New Orleans, agonia di una città
Si parla di migliaia di morti nella città ancora semisommersa dalle acque e pattugliata dai militari; la ricostruzione sarà lunga e costosa
C’era una volta, fino a qualche giorno fa, una città affascinante e contraddittoria, dove il francese si mescolava all’inglese, il nero al bianco, il jazz al blues, il grande fiume al mare. New Orleans non c’è più: non come l’hanno conosciuta e amata i suoi abitanti e i milioni di turisti e di amanti della buona musica che la affollavano ogni anno. Il passaggio dell’uragano Katrina ha messo in ginocchio l’intera Louisiana e la costa dell’Alabama, ma i danni peggiori li ha subiti proprio New Orleans a causa del cedimento dei fragili argini del Mississippi. La città, posta sotto il livello delle acque circostanti – il fiume, il lago Pontchartrain e i numerosi bayou del delta, è stata travolta dalle acque, sotto le quali si nasconderebbero, secondo stime fin troppo realistiche, migliaia di cadaveri di persone che non hanno potuto abbandonare in tempo la città. Ora, negli USA, è polemica contro l’amministrazione Bush, che non si sarebbe mostrata pronta a reagire a questa catastrofe annunciata per tempo dai meteorologi. E mentre i terroristi di al-Zarkawi (o chi per loro) festeggiano ignobilmente sul web, l’America chiede aiuto, anzichè, come sempre, offrirlo anche a chi non lo vuole assolutamente. Lo chiede per la prima volta all’ONU, quel gigante di cartapesta di cui si è servito negli ultimi anni, ignorandolo quando le sue posizioni non le facevano comodo, e a quell’Unione Europea cui ha spesso e volentieri messo i bastoni tra le ruote, bollandola come "Vecchia Europa". Non solo l’Italia aiuterà, e generosamente, gli USA: perfino l’Afghanistan (!) invierà 100.000 dollari in segno di amicizia e solidarietà.

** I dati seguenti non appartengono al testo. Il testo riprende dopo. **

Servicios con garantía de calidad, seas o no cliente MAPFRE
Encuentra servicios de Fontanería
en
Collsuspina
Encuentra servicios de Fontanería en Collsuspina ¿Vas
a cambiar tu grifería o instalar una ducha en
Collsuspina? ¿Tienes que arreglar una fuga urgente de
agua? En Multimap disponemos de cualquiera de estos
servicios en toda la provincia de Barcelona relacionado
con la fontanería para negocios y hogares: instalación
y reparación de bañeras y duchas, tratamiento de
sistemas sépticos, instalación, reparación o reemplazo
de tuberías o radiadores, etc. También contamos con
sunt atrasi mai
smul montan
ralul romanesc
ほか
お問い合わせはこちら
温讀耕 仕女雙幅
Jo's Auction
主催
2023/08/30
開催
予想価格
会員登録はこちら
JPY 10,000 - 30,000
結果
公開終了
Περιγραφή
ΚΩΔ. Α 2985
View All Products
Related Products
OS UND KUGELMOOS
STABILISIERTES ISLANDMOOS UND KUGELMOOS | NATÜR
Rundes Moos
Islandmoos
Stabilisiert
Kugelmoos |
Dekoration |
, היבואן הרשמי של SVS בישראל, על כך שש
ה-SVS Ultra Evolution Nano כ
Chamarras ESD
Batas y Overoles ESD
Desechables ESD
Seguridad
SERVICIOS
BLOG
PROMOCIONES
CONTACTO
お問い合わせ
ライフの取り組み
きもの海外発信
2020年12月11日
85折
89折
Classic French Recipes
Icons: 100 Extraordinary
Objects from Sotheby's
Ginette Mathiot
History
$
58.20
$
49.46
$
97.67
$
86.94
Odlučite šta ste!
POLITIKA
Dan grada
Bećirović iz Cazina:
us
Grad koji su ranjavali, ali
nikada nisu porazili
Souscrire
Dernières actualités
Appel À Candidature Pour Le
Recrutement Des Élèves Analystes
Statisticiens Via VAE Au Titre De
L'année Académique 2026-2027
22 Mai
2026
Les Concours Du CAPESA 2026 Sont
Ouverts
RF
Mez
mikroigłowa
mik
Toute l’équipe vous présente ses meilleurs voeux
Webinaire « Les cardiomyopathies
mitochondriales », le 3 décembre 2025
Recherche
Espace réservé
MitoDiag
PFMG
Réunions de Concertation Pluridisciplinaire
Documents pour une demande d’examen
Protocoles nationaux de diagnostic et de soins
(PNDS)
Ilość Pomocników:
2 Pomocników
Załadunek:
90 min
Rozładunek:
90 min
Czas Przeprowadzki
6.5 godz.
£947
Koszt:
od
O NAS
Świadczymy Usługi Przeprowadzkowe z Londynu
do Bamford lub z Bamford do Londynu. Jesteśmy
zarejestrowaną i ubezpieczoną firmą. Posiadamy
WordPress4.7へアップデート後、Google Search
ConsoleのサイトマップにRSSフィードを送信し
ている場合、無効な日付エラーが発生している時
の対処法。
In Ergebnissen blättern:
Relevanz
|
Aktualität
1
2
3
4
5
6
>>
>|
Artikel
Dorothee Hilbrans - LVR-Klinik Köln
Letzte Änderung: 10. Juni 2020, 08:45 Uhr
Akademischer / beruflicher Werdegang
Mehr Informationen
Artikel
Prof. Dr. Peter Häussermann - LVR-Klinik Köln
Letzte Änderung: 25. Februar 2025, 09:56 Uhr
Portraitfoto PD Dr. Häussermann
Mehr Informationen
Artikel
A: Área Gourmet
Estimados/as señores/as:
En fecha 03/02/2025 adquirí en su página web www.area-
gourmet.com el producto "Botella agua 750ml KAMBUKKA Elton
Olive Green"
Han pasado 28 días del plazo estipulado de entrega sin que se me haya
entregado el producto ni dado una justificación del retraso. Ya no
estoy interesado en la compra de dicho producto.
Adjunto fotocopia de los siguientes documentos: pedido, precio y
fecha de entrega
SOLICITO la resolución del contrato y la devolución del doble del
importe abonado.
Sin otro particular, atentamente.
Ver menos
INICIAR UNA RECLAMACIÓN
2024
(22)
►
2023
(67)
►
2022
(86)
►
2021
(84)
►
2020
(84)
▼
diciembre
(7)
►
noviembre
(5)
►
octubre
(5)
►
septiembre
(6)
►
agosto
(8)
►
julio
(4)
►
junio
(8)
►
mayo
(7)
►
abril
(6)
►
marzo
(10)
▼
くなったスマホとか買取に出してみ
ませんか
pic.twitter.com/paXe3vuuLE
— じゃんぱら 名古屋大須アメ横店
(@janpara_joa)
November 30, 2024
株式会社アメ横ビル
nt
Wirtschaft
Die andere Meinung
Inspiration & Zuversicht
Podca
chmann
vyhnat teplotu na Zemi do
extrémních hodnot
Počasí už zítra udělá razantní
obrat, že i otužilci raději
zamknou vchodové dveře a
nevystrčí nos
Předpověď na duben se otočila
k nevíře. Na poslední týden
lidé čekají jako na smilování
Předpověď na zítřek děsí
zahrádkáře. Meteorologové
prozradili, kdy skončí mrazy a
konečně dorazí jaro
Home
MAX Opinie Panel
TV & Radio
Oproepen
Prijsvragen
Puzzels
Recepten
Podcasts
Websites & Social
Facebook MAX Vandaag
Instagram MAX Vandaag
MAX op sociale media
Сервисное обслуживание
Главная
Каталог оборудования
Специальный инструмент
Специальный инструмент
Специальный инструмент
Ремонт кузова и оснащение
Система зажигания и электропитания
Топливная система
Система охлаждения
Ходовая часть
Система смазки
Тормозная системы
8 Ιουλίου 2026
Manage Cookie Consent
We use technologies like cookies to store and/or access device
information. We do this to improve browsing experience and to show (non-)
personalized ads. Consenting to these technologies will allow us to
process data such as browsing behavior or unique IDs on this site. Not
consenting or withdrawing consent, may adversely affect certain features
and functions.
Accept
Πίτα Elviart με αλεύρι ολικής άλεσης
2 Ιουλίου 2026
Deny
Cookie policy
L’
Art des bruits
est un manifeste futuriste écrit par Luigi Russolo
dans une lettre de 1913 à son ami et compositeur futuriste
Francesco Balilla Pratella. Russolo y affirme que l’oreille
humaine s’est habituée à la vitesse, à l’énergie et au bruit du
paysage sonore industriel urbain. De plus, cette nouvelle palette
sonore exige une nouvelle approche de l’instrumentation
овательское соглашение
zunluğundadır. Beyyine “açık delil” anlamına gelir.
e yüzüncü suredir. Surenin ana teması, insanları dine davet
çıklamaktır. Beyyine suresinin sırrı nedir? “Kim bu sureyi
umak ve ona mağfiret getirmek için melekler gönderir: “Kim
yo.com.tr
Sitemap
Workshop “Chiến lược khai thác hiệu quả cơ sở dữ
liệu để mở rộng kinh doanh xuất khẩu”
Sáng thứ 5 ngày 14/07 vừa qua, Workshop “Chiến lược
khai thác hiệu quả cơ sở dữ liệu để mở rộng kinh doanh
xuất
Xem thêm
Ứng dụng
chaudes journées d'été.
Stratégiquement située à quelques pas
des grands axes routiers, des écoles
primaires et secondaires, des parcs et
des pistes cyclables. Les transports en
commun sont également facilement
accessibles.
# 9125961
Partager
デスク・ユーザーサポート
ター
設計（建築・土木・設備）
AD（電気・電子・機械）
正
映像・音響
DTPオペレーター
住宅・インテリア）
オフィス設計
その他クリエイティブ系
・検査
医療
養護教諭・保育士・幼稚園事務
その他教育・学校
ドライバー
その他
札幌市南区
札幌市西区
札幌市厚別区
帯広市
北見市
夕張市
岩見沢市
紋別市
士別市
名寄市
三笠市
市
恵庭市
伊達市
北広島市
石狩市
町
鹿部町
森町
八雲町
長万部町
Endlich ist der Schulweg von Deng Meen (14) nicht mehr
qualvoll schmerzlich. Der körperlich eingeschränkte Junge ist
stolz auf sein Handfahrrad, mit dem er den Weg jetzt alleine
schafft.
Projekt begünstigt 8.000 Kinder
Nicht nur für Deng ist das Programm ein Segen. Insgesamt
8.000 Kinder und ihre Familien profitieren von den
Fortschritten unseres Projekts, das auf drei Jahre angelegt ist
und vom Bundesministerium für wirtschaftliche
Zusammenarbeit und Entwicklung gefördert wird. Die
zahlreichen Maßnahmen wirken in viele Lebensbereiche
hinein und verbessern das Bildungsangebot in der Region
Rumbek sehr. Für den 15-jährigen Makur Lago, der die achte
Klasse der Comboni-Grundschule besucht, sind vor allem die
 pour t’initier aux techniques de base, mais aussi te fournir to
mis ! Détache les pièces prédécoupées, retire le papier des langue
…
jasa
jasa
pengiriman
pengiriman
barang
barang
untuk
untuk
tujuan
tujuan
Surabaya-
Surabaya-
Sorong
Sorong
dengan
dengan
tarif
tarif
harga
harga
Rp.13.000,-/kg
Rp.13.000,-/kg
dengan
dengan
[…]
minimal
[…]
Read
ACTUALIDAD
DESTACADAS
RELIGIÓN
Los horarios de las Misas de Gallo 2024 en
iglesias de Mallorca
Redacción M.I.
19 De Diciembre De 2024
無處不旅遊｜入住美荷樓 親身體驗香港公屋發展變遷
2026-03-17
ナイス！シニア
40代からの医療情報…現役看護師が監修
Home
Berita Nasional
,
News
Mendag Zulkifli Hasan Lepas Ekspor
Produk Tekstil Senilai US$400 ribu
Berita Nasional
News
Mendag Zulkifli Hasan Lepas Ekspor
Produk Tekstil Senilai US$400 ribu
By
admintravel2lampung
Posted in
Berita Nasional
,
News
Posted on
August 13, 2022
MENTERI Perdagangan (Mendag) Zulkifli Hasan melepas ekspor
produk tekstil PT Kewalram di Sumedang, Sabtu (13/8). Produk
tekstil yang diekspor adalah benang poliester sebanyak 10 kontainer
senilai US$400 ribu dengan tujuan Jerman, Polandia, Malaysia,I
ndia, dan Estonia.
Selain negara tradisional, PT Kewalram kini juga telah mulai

Le notizie di oggi non si discostano da quelle, terribili nella loro incertezza, dei giorni scorsi: ma più di tutto sgomenta il fulmineo tracollo dell’ordine pubblico, un ordine evidentemente retto dai fucili della polizia e non da un senso di comunità: a dimostrarlo, il sacco della città compiuto da orde di disperati che non avevano potuto allontanarsene. Per il ministro della Sicurezza nazionale Chertoff si vedranno presto "scene orribili", non appena si potrà drenare la città dalle acque che la sommergono: emergeranno i cadaveri, a migliaia si teme. Per il segretario alla difesa Rumsfeld "anni" saranno necessari per completare la ricostruzione di questa città a rischio, le cui dighe non furono rinforzate a tempo nonostante le pressanti richieste in tal senso da parte dell’amministrazione locale. La 82a divisione paracadutisti, un reparto dalla storia gloriosa, è giunta oggi nella città allagata, insieme ad altri 7000 militari richiamati in buona parte dall’altro grande pantano, quello iracheno, che occupa di questi tempi il governo del Paese più (im)potente del mondo.